Die Waffe der Bakterien besteht demnach aus einem Protein namens SAP 54. Mit Unterstützung eines bestimmten Transporteiweißes der Pflanze setzt dieses tückische Molekül einen ganzen Proteinapparat außer Gefecht, der wichtige Prozesse bei der Blütenentwicklung steuert. Ohne diese kann das betroffene Gewächs keine Blüten mehr bilden und sich also auch nicht mehr fortpflanzen. Wie ein lebender Toter dient es nur noch den Interessen der manipulativen Bakterien.

Doch was haben die davon? Auch das haben die Forscher mit Experimenten herausbekommen. Die blütenfreien und blattreichen Gewächse sind demnach besonders attraktiv für Zikaden. Und die braucht der Parasit, um sich weiterzuverbreiten. Sobald eine hungrige Zikade einen Schluck Saft aus einer befallenen Pflanze saugt, nimmt sie mit ihm die Phytoplasmen auf. Dem Insekt selbst macht das wenig aus, es wird auf diese Weise aber zum Transportvehikel: Die Bakterien wandern in seine Speicheldrüsen und werden beim nächsten Besuch im grünen Restaurant an ein neues Gewächs weitergegeben.

Da die manipulierten Proteine im Pflanzenreich so weit verbreitet sind, klappt dieser Trick bei den verschiedensten Arten. Und das ist auch wichtig. Schließlich weiß man nie, auf welchem Blatt sich so eine Zikade als nächstes niederlassen wird.
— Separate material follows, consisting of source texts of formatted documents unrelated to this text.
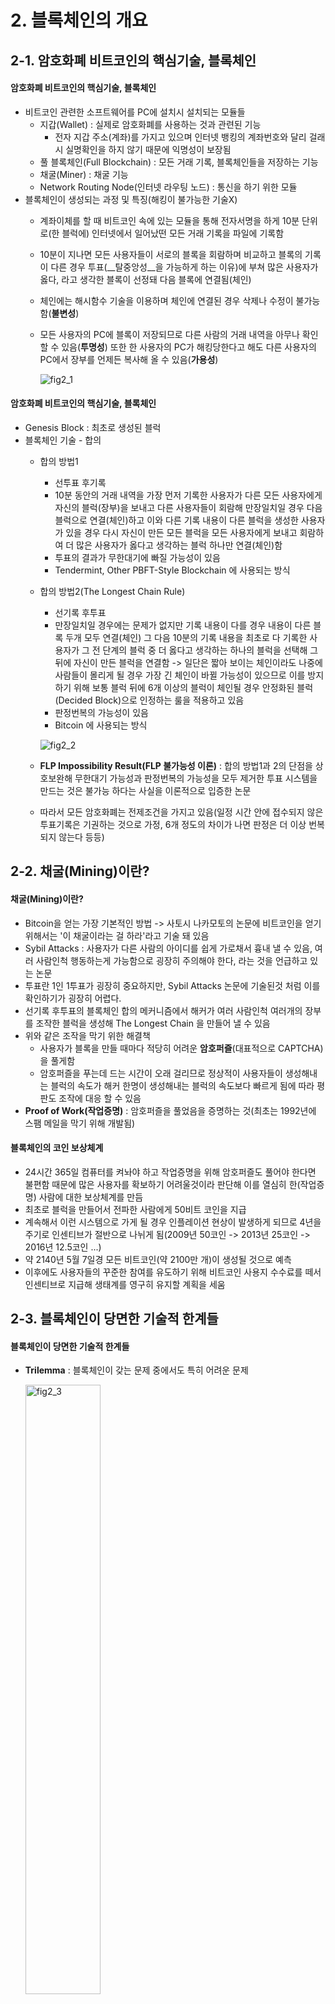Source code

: # 2. 블록체인의 개요



## 2-1. 암호화폐 비트코인의 핵심기술, 블록체인

#### 암호화폐 비트코인의 핵심기술, 블록체인

- 비트코인 관련한 소프트웨어를 PC에 설치시 설치되는 모듈들
  - 지갑(Wallet) : 실제로 암호화폐를 사용하는 것과 관련된 기능
    - 전자 지갑 주소(계좌)를 가지고 있으며 인터넷 뱅킹의 계좌번호와 달리 걸래시 실명확인을 하지 않기 때문에  익명성이 보장됨
  - 풀 블록체인(Full Blockchain) : 모든 거래 기록, 블록체인들을 저장하는 기능
  - 채굴(Miner) : 채굴 기능
  - Network Routing Node(인터넷 라우팅 노드) : 통신을 하기 위한 모듈
- 블록체인이 생성되는 과정 및 특징(해킹이 불가능한 기술X)
  - 계좌이체를 할 때 비트코인 속에 있는 모듈을 통해 전자서명을 하게 10분 단위로(한 블럭에) 인터넷에서 일어났떤 모든 거래 기록을 파일에 기록함
  
  - 10분이 지나면 모든 사용자들이 서로의 블록을 회람하며 비교하고 블록의 기록이 다른 경우 투표(__탈중앙성__을 가능하게 하는 이유)에 부쳐 많은 사용자가 옳다, 라고 생각한 블록이 선정돼 다음 블록에 연결됨(체인)
  
  - 체인에는 해시함수 기술을 이용하며 체인에 연결된 경우 삭제나 수정이 불가능함(__불변성__)
  
  - 모든 사용자의 PC에 블록이 저장되므로 다른 사람의 거래 내역을 아무나 확인 할 수 있음(__투명성__) 또한 한 사용자의 PC가 해킹당한다고 해도 다른 사용자의 PC에서 장부를 언제든 복사해 올 수 있음(__가용성__)
  
    ![fig2_1](assets/fig2_1.png)

#### 암호화폐 비트코인의 핵심기술, 블록체인

- Genesis Block : 최초로 생성된 블럭
- 블록체인 기술 - 합의
  - 합의 방법1
    - 선투표 후기록
    - 10분 동안의 거래 내역을 가장 먼저 기록한 사용자가 다른 모든 사용자에게 자신의 블럭(장부)을 보내고 다른 사용자들이 회람해 만장일치일 경우 다음 블럭으로 연결(체인)하고 이와 다른 기록 내용이 다른 블럭을 생성한 사용자가 있을 경우 다시 자신이 만든 모든 블럭을 모든 사용자에게 보내고 회람하여 더 많은 사용자가 옳다고 생각하는 블럭 하나만 연결(체인)함
    - 투표의 결과가 무한대기에 빠질 가능성이 있음
    - Tendermint, Other PBFT-Style Blockchain 에 사용되는 방식
  - 합의 방법2(The Longest Chain Rule)
    - 선기록 후투표
    - 만장일치일 경우에는 문제가 없지만 기록 내용이 다를 경우 내용이 다른 블록 두개 모두 연결(체인) 그 다음 10분의 기록 내용을 최초로 다 기록한 사용자가 그 전 단계의 블럭 중 더 옳다고 생각하는 하나의 블럭을 선택해 그 뒤에 자신이 만든 블럭을 연결함 -> 일단은 짧아 보이는 체인이라도 나중에 사람들이 몰리게 될 경우 가장 긴 체인이 바뀔 가능성이 있으므로 이를 방지하기 위해 보통 블럭 뒤에  6개 이상의 블럭이 체인될 경우 안정화된 블럭(Decided Block)으로 인정하는 룰을 적용하고 있음
    - 판정번복의 가능성이 있음
    - Bitcoin 에 사용되는 방식
    
    ![fig2_2](assets/fig2_2.png)
    
  - __FLP Impossibility Result(FLP 불가능성 이론)__ : 합의 방법1과 2의 단점을 상호보완해 무한대기 가능성과 판정번복의 가능성을 모두 제거한 투표 시스템을 만드는 것은 불가능 하다는 사실을 이론적으로 입증한 논문
  - 따라서 모든 암호화폐는 전제조건을 가지고 있음(일정 시간 안에 접수되지 않은 투표기록은 기권하는 것으로 가정, 6개 정도의 차이가 나면 판정은 더 이상 번복되지 않는다 등등)



## 2-2. 채굴(Mining)이란?


#### 채굴(Mining)이란?

- Bitcoin을 얻는 가장 기본적인 방법 -> 사토시 나카모토의 논문에 비트코인을 얻기 위해서는 '이 채굴이라는 걸 하라'라고 기술 돼 있음
- Sybil Attacks : 사용자가 다른 사람의 아이디를 쉽게 가로채서 흉내 낼 수 있음, 여러 사람인척 행동하는게 가능함으로 굉장히 주의해야 한다, 라는 것을 언급하고 있는 논문
- 투표란 1인 1투표가 굉장히 중요하지만, Sybil Attacks 논문에 기술된것 처럼 이를 확인하기가 굉장히 어렵다.
- 선기록 후투표의 블록체인 합의 메커니즘에서 해커가 여러 사람인척 여러개의 장부를 조작한 블럭을 생성해 The Longest Chain 을 만들어 낼 수 있음
- 위와 같은 조작을 막기 위한 해결책
  - 사용자가 블록을 만들 때마다 적당히 어려운 __암호퍼즐__(대표적으로 CAPTCHA)을 풀게함
  - 암호퍼즐을 푸는데 드는 시간이 오래 걸리므로 정상적이 사용자들이 생성해내는 블럭의 속도가 해커 한명이 생성해내는 블럭의 속도보다 빠르게 됨에 따라 평판도 조작에 대응 할 수 있음
- __Proof of Work(작업증명)__ : 암호퍼즐을 풀었음을 증명하는 것(최초는 1992년에 스팸 메일을 막기 위해 개발됨)

#### 블록체인의 코인 보상체계

- 24시간 365일 컴퓨터를 켜놔야 하고 작업증명을 위해 암호퍼즐도 풀어야 한다면 불편함 때문에 많은 사용자를 확보하기 어려울것이라 판단해 이를 열심히 한(작업증명) 사람에 대한 보상체계를 만듬
- 최초로 블럭을 만들어서 전파한 사람에게 50비트 코인을 지급
- 계속해서 이런 시스템으로 가게 될 경우 인플레이션 현상이 발생하게 되므로 4년을 주기로 인센티브가 절반으로 나뉘게 됨(2009년 50코인 -> 2013년 25코인 -> 2016년 12.5코인 ...)
- 약 2140년 5월 7일경 모든 비트코인(약 2100만 개)이 생성될 것으로 예측
- 이후에도 사용자들의 꾸준한 참여를 유도하기 위해 비트코인 사용지 수수료를 떼서 인센티브로 지급해 생태계를 영구히 유지할 계획을 세움



## 2-3. 블록체인이 당면한 기술적 한계들

#### 블록체인이 당면한 기술적 한계들

- __Trilemma__ : 블록체인이 갖는 문제 중에서도 특히 어려운 문제

  <img src="assets/fig2_3.png" alt="fig2_3" width="50%;" />

  - __탈중앙화(Decentralized)__
    - 데스크탑 PC가 아닌 암호퍼즐을 풀기 위한 채굴 전용 장비의 등장(CPU -> GPU -> FPGA -> ASIC)
    - 다수의 채굴 장비를 보유한 참가자들이 집단화, 세력화 되기 시작
    - 2018년 연구결과 시가총액 1위 비트코인의 경우 4개의 채굴업자가, 2위인 이더리움의 경우 3개의 채굴업자가 장부에 압도적인 영향을 발휘하고 있음 -> 탈중앙화 되있다고 볼 수 없음
    - 해결책 : 메모리 하드니스 펑션(현재의 대응하기 위한 방법일 뿐이지 완벽한 해결책이 아님)
      - 암호퍼즐을 푸는데 CPU의 성능 뿐만 아닌 높은 메모리 사용량을 요구하는 기술로 대규모 채굴업자들에 의해 압도적인 영향력이 발휘되는 것을 방지하기 위한 기술
  - __확장성(Scalability)__ 
    - 규모의 경제를 위해서는 많은 사용자를 확보해야 하는데 블록체인은 모든 구성원의 투표에 의해 결정이 되는 기술이므로 사용자가 많아 질 수록 속도가 느려지게 됨
    - 해결책
      - Federated Blockchains & Private Blockchains
        - Federated Blockchains : 간접 민주주의 형태로 투표에 참여하는 대표자 컴퓨터들이 정해져 있음
        - Private Blockchains : 중앙집중형 으로 한 두개의 컴퓨터만 장부를 생산해냄으로 투표할 일이 없음
        - 그러나 탈중앙화(직접민주주의)라는 블록체인의 기본정신과 정반대됨
      - Off-Chain State Channels(Lightning Network / Radien Network)
        - 비트코인 사용 시 응용 영역별로 기프트 카드 같은걸 발행해서 사용하는 방법
        - 처음 방행할 때만 비트코인을 사용하고 기프트 카드를 다 사용한 후 최종적으로 남은 잔액만 다시 블록체인에 기록하는 방법으로 블록체인에 걸리는 오버헤드를 줄일 수 있음
        - 블록체인에 걸리는 오버헤드는 줄어들지만 블록체인을 사용해 장부를 생성해 얻게될 인센티브를 못 받게 되므로 제대로 동작할지에 대해 의문점 있음(수학적 면밀한 분석이 요구됨)
        - 또한, 거래 중개에 대한 나라마다의 적법성 문제가 발생할 수도 있음
      - DB Sharding
        - 중앙의 데이터베이스를 여러개로 나누어 병렬처리가 가능하도록 하는 것
        - 각각의 데이터가 어떤 샤드에 저장돼 있는지 정확하고 신속하게 알 수 있는 메커니즘이 필요함
        - 노드간의 신뢰성 문제가 있음
        - Race Condition 문제 : 두 개 이상의 스레드가 하나의 자원을 놓고 서로 사용하려고 경쟁하는 상황
  - __보안(Security)__
    - 블록체인에는 코인의 사용 거래만 정보만 기록돼 있어야 하지만 1.4%는 거래와 전혀 상관없는 정보들이 기록돼 있음
    - 그 내용에는 아동 포르노, 회사 기밀 정보, 저작권 관련한 정보들이 기록돼 있고 블록체인의 특징인 불변성에 의해 삭제나 수정이 불가능함
    - 프라이버시를 극도로 침해하는 정보에 대해 수정, 삭제가 불가능하며 모든 사람이 볼 수 있기 때문에 굉장히 큰 문제가 될 수 있음

- 그 외의 문제점들

  - 채굴을 하는데 전세계 전기 사용량의 0.5%가 사용될 수 있다는 조사결과가 있을 정도로 암호화폐 때문에 전기에너지가 많이 사용되고 있고 환경 문제를 초래함
  - 익명성(Anonymity) 때문에 악용될 수 있음, 따라서 여러 나라의 수사기관이 익명성을 깨뜨리는 기술을 연구하고 있고 2017년 4월 결과에 따르면 40% 정도의 비트코인 사용자들은 추적될 수 있다는 연구결과가 나옴
  - 거래소 해킹 및 투명성 : 거래소가 투명하게 관리되지 않기 때문에 해킹을 당한건지 관리자가 조작하는건지 투명성이 보장되지 않음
Da ist es aus Parasitensicht gut, wenn man bei der Wahl seiner Opfer flexibel ist. „Es ist faszinierend zu sehen, dass dieses Bakterium sowohl das Wachstum der Pflanzen als auch das Verhalten der Insekten in seinem Sinne beeinflussen kann“, sagt Saskia Hogenhouts Kollegin Allyson MacLean. Das macht die Phytoplasma-Bakterien zu Meistermanipulatoren der Parasitenwelt.